Или вот месяц с его четвертью-неделей. Раньше понятно было: фазы Луны влияют на приливы, на животных, на психов и на женщин опять же. У кого был лунный календарь, тот всё это отслеживал. Но нынешние месяцы и недели никак с луной не связаны. Очередная абстракция, удобная только для офисных некрофилов с их тикетами, релизами и дедлайнами.
А ещё какие-то робокопы нарезали день и ночь на равные части – и вот уже все мы прикручены к этой идиотской мерке «час», которая для биологической жизни не значит вообще ничего. Егор вспомнил, как во время работы над сайтом Центра онейрологии ему попалась неплохая статья о циклах сна. Он тогда сразу проверил на себе – и обнаружил, что работает: проснуться через семь с половиной часов гораздо легче, чем через восемь. Почему этому не учат в школе? Почему миллионы людей продолжают жить в механическом аду, когда будильник ставится на заданный час, а не за собственный цикл сна?
Так, ну выдохни уже. Кажется, ты сам немного истеришь. Заразно, да.

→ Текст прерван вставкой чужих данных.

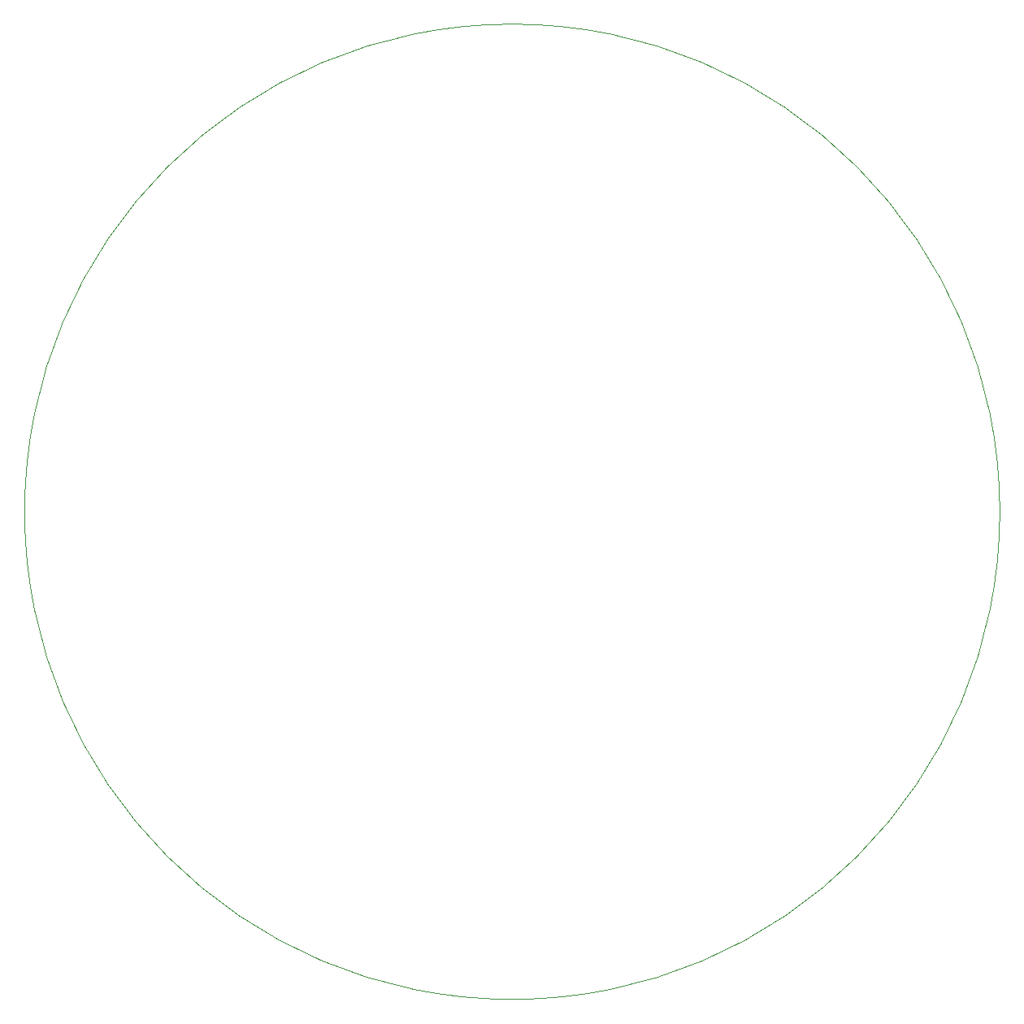
<source format=gbr>
%TF.GenerationSoftware,KiCad,Pcbnew,6.0.11+dfsg-1*%
%TF.CreationDate,2023-02-21T17:46:25-06:00*%
%TF.ProjectId,base,62617365-2e6b-4696-9361-645f70636258,A*%
%TF.SameCoordinates,Original*%
%TF.FileFunction,Profile,NP*%
%FSLAX46Y46*%
G04 Gerber Fmt 4.6, Leading zero omitted, Abs format (unit mm)*
G04 Created by KiCad (PCBNEW 6.0.11+dfsg-1) date 2023-02-21 17:46:25*
%MOMM*%
%LPD*%
G01*
G04 APERTURE LIST*
%TA.AperFunction,Profile*%
%ADD10C,0.050000*%
%TD*%
G04 APERTURE END LIST*
D10*
X177800000Y-101600000D02*
G75*
G03*
X177800000Y-101600000I-50800000J0D01*
G01*
M02*

</source>
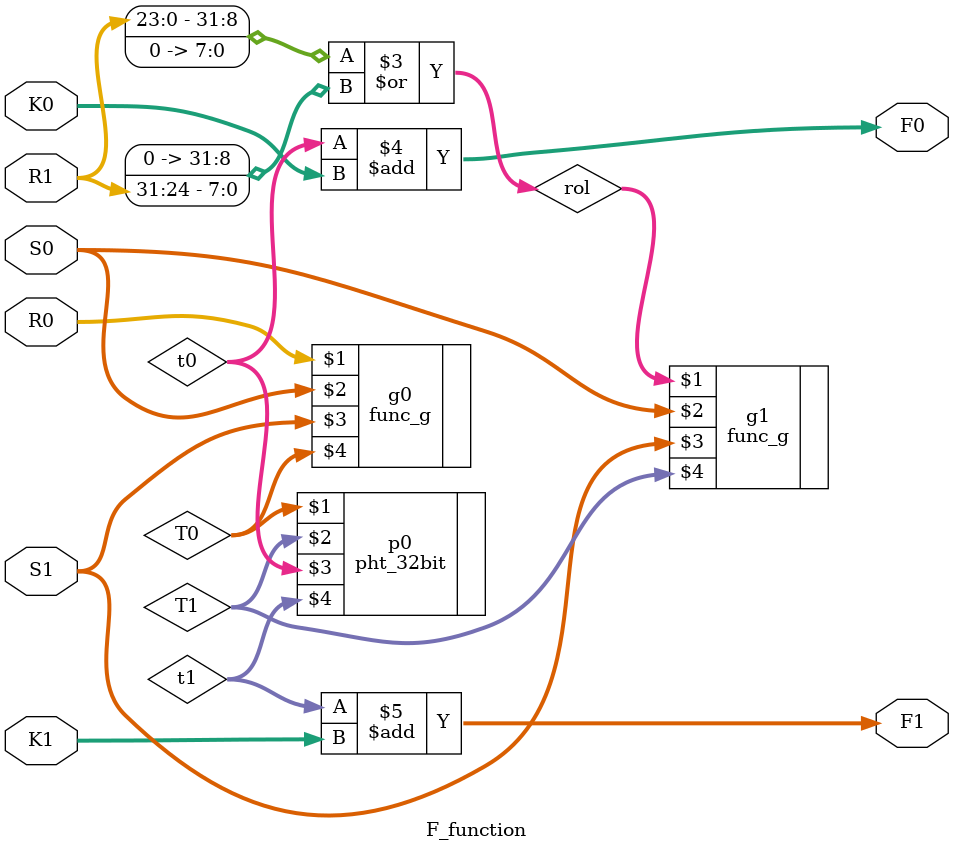
<source format=v>
`timescale 1ns / 1ps
module F_function(R0,R1,K0,K1,S0,S1,F0,F1);
    input [31:0] R0,R1,K0,K1,S0,S1;
    output [31:0] F0,F1;
    wire [31:0] rol,T0,T1,t0,t1;
    assign rol = (R1 << 8) | (R1 >> (32 - 8));
    func_g g0(R0,S0,S1,T0);
    func_g g1(rol,S0,S1,T1);
    pht_32bit p0(T0,T1,t0,t1);
    assign F0=t0+K0;
    assign F1=t1+K1;
endmodule
</source>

Ольгину белую «тойоту» он увидел издалека, она как бы возглавляла пробку, образованную позади неё на проспекте. Никто не пострадал, да и машины не сильно помялись. Гораздо больше неприятностей доставило Ольге само ожидание посреди проспекта с гудками недовольных, и последующее оформление документов неторопливыми сотрудниками ДПС. Она уже не бесилась, зато впала в меланхолию.
Егор взялся проводить её до работы, и по дороге к метро всячески старался развеселить. Он напомнил ей, как здорово она превращала свои прошлые неприятности в журнальные колонки (тактично умолчав о том, как ему не нравилось быть отрицательным героем её опусов), и предложил точно так же превратить в гонорар историю этого ДТП.
Ольга вяло согласилась, но тут же сказала, что времена таких колонок уходят. Толстых журналов больше нет, остались только толстые журналисты. А сама журналистика теперь – сливной бачок пиара. Большинство «мнений экспертов» поставляют в СМИ специальные агентства, которым бренды платят за упоминание себя любимых. Поэтому хрена с два ты напишешь собственные мысли про ДТП.
Теперь делается так: сначала журнал выбирает тему, используя какой-нибудь рейтинг популярных трендов, хештегов или поисковых запросов. Про аварию будут писать, только если с участием политика или актрисы. Потом редакция отсылает тему в то самое агентство. Агентство подгоняет комменты от пиарщиков автодиллера, или от страховой, или от других своих клиентов, связанных с автомобилями. А дальше ленивый и безграмотный журналист просто компилирует всё это левой ногой в один текст.
Егор возразил: остаётся же ещё искусство заголовка! Именно оно обеспечивает читаемость статьи в мобильном мире, где из сотни лидов в ленте человек кликает только в один. Значит, именно тут журналисту надо пошевелить мозгами, это же очень творческий минимализм, настоящая японская поэзия: яркий образ, обязательно с каким-то парадоксом, с контрастом. И всегда должен быть глагол, чтобы читателя аж до мышц пробило.
Скажем, «Черепаха на дороге остановила движение в столице». Ну, мы же можем сказать, что ты хотела спасти черепаху и слишком резко свернула. Или вспомним, что ты любишь бегать, это привлечёт всех ЗОЖников: «Спешившая на марафон блондинка парализовала конный транспорт Москвы». Нет, длинновато… Хороший заголовок – не более пяти слов.